Materials provided:
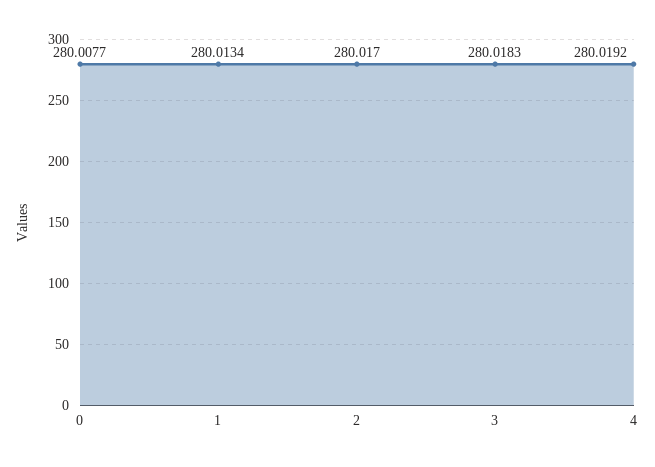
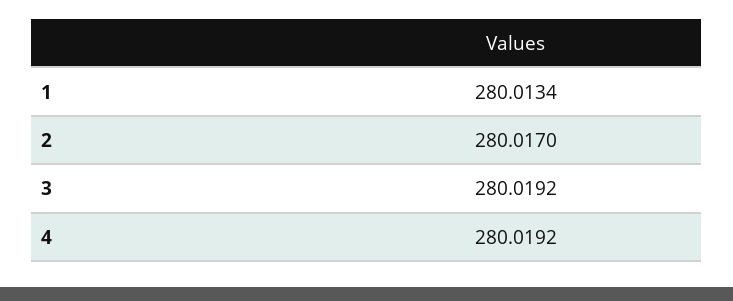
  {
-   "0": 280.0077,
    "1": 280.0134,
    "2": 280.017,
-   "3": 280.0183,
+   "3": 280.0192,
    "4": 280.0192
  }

Exercise directions: Where a picture appears, omit it, and otherwise retype the material exactly.

Result for this exercise:
  {
-   "0": 280.0077,
    "1": 280.0134,
    "2": 280.017,
-   "3": 280.0183,
+   "3": 280.0192,
    "4": 280.0192
  }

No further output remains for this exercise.